# Page text
Leeds and London - what was the cost of living back in the 70s and early 80s for a young couple?
Posted by apocalyptic_brunch@reddit | AskABrit | View on Reddit | 55 comments
Hi, I’m doing some research for a (fanfiction) story I’m writing where the main character is a struggling musician from Leeds. In the first few chapters his wife, who’s an accountant, decides to leave him a couple years after they move to London in 1979 because he doesn’t manage his time well between his band and her. I’ve done some research and know food was relatively cheap then, but if he didn’t have steady work performing and recording as an indie musician (only one album, an EP, a couple singles and at least one tour, likely self-funded, with studio time for more music) and they were relying on her salary, which was less than what men earned, would they have had enough money to pay the bills? Aside from water and electricity, their car and maybe the TV license, what else could they have had to pay? In my current version, he has a full time job as a shop manager, but I’m thinking of changing that so she has a reason other than him not being there for her to leave. Thank you for any info you can give, I’d really appreciate it. I love hearing about what life was like back then 🙏 Sorry if this doesn’t fit
spiderplant94@reddit
What kind of home do you envisage them living in?

# Material provided

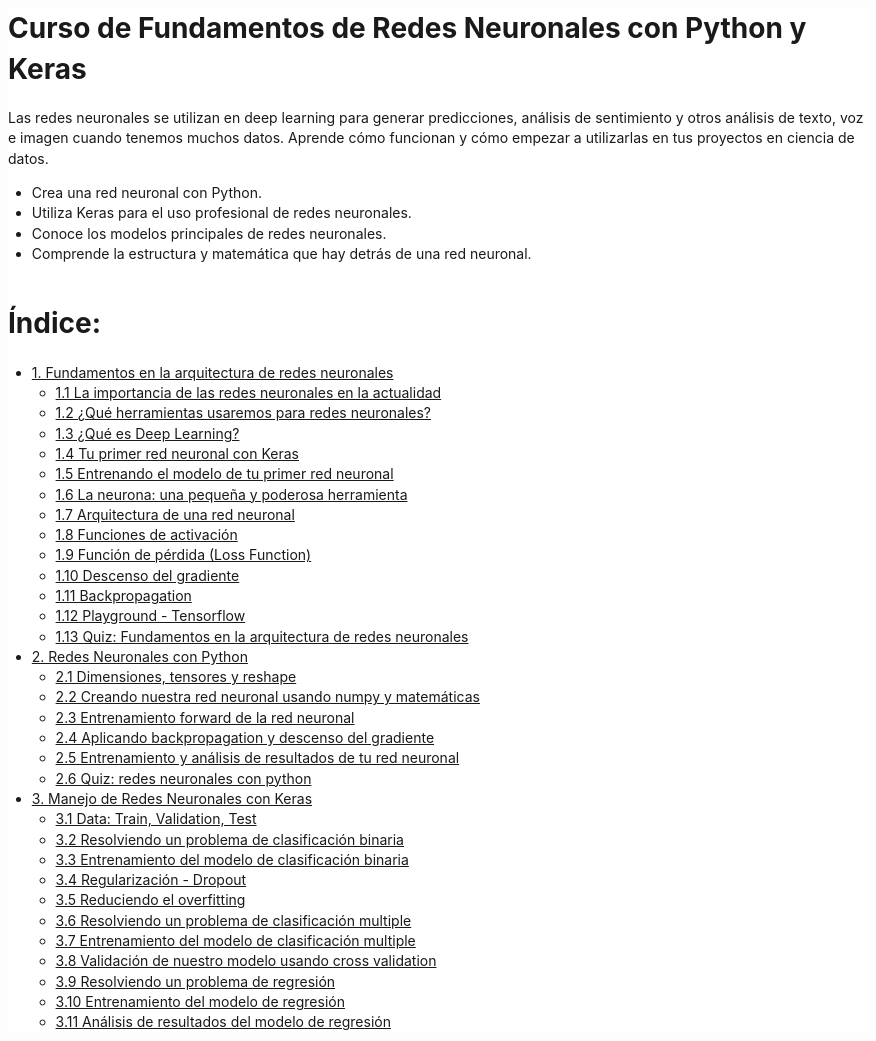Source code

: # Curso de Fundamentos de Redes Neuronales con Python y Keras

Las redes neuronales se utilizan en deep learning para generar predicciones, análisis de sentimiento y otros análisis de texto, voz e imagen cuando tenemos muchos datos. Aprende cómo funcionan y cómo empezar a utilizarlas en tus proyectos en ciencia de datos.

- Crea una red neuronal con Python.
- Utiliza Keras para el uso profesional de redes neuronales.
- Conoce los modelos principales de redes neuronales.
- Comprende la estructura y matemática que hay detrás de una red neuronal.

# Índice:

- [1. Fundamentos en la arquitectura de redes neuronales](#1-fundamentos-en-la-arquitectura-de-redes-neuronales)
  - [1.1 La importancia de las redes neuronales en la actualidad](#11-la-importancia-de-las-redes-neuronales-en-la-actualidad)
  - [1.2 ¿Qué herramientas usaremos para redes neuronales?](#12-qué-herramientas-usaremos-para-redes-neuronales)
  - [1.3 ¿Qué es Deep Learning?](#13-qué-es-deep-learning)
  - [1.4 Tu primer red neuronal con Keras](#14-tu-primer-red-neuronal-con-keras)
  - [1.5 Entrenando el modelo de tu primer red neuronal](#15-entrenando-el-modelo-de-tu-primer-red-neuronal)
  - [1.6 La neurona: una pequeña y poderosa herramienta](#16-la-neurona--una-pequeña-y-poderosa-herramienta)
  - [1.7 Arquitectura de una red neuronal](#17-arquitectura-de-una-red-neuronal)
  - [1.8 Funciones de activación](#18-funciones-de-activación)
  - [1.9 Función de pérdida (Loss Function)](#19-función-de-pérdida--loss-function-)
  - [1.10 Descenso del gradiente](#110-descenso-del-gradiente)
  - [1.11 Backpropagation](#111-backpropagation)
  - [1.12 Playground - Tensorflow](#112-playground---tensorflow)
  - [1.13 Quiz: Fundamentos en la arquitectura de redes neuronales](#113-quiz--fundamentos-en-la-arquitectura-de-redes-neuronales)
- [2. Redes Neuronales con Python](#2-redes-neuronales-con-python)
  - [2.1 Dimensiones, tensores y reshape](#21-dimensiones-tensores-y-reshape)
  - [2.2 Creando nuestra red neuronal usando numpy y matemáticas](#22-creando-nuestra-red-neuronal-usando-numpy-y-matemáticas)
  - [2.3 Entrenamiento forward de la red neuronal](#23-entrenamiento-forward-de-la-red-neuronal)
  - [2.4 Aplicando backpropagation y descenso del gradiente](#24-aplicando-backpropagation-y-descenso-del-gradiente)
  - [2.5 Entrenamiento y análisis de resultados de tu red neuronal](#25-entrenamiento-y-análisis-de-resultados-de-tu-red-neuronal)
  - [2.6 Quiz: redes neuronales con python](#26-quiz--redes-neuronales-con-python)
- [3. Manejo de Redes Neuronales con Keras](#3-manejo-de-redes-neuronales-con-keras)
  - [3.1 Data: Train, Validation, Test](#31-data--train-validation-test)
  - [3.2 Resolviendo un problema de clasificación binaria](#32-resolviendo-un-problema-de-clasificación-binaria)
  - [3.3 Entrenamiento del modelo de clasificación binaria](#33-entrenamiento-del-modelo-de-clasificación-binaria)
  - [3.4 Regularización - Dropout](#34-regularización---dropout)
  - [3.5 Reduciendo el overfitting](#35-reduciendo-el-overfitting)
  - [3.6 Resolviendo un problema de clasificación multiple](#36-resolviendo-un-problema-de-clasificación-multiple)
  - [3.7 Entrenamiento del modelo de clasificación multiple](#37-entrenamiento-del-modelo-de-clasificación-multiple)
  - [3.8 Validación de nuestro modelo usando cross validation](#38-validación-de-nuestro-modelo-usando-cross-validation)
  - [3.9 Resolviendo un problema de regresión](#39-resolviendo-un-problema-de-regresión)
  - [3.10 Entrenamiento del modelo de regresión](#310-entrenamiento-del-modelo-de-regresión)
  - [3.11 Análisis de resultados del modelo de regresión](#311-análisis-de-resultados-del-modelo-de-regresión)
==
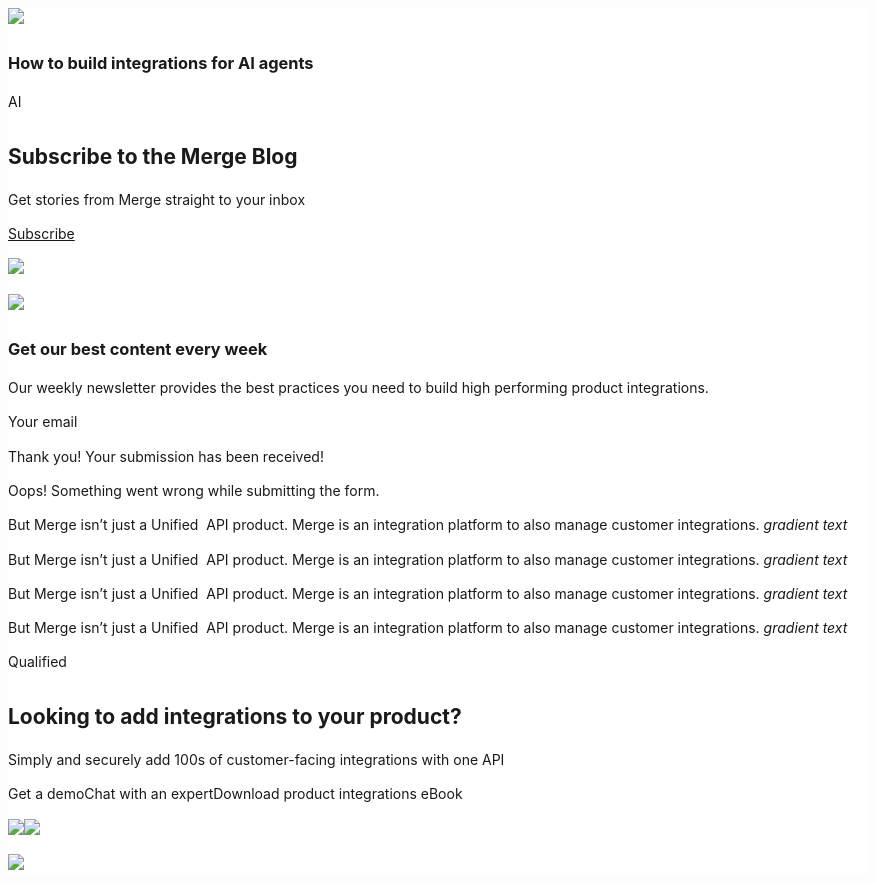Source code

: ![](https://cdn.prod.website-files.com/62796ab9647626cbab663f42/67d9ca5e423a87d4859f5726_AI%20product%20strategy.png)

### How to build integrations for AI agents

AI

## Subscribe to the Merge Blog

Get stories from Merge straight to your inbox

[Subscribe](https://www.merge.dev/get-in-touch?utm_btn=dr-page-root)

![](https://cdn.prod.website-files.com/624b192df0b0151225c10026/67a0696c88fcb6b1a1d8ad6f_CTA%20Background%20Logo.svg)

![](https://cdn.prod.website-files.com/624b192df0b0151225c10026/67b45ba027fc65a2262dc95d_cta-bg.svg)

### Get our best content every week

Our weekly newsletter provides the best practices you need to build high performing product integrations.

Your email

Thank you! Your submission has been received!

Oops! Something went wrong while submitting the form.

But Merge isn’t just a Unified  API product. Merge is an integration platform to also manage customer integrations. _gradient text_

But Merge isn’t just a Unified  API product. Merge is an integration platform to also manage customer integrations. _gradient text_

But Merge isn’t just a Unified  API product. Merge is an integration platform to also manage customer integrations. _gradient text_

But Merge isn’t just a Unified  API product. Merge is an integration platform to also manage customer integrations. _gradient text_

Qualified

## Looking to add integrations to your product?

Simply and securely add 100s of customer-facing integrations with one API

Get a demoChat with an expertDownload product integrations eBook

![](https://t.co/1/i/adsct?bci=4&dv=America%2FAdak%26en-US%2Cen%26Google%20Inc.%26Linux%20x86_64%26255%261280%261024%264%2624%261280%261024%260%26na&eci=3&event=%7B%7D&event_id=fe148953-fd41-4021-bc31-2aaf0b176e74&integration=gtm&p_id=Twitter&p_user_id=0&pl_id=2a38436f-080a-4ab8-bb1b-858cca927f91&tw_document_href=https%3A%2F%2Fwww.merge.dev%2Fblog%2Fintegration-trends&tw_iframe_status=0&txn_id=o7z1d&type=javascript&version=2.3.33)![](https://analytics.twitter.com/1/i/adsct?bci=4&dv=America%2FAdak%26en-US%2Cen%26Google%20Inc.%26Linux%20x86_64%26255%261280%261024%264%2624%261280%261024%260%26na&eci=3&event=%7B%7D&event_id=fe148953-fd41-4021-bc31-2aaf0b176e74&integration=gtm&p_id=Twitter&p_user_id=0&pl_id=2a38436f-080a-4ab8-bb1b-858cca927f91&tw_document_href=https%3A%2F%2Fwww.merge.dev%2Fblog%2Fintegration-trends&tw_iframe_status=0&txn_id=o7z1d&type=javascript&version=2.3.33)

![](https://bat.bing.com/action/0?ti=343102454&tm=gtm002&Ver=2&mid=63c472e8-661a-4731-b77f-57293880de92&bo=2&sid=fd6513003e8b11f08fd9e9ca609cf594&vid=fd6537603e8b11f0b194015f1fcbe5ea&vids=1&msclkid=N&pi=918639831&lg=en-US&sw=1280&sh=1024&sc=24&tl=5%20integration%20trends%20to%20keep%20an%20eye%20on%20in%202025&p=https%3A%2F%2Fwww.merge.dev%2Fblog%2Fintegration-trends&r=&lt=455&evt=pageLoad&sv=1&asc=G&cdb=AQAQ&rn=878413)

# Task details
Carry on the Reddit thread about living costs for a young couple in Leeds and London in the late 1970s, starting after its last comment.

# Response
My mother (mid 80s) lived in digs in London while doing bar work, cleaning, delivering sandwiches etc. She wasn't on the bones but she wasn't on the streets either.
I think in some respects it was much easier to find cheap accommodation if you weren't fussy about location. I can't imagine many people today living in zone 2 while working behind a bar.
Extra-Sound-1714@reddit
Yes digs were still a thing then. The house boom in prices meant they disappeared.
apocalyptic_brunch@reddit (OP)
What kind of housing was digs?
spiderplant94@reddit
It's a room in a house or flat, the landlord/lady lives in a different room or they might have the ground floor and tenants have the upstairs.
Bills/utilities would be included and you would get meals included - usually breakfast and tea.
Extra-Sound-1714@reddit
It was popular with single people.
apocalyptic_brunch@reddit (OP)
Would’ve been crowded for a young couple then
Extra-Sound-1714@reddit
Just normal. Plenty of couples including me stayed in a bedsit which was just a double bedroom with a small cooker and sink.
apocalyptic_brunch@reddit (OP)
How did you feel about it?
Extra-Sound-1714@reddit
Not my ideal accommodation, but we were fine. We didn't have space to have friends round or to have much stuff, but we didn't have the money to have much stuff either.
apocalyptic_brunch@reddit (OP)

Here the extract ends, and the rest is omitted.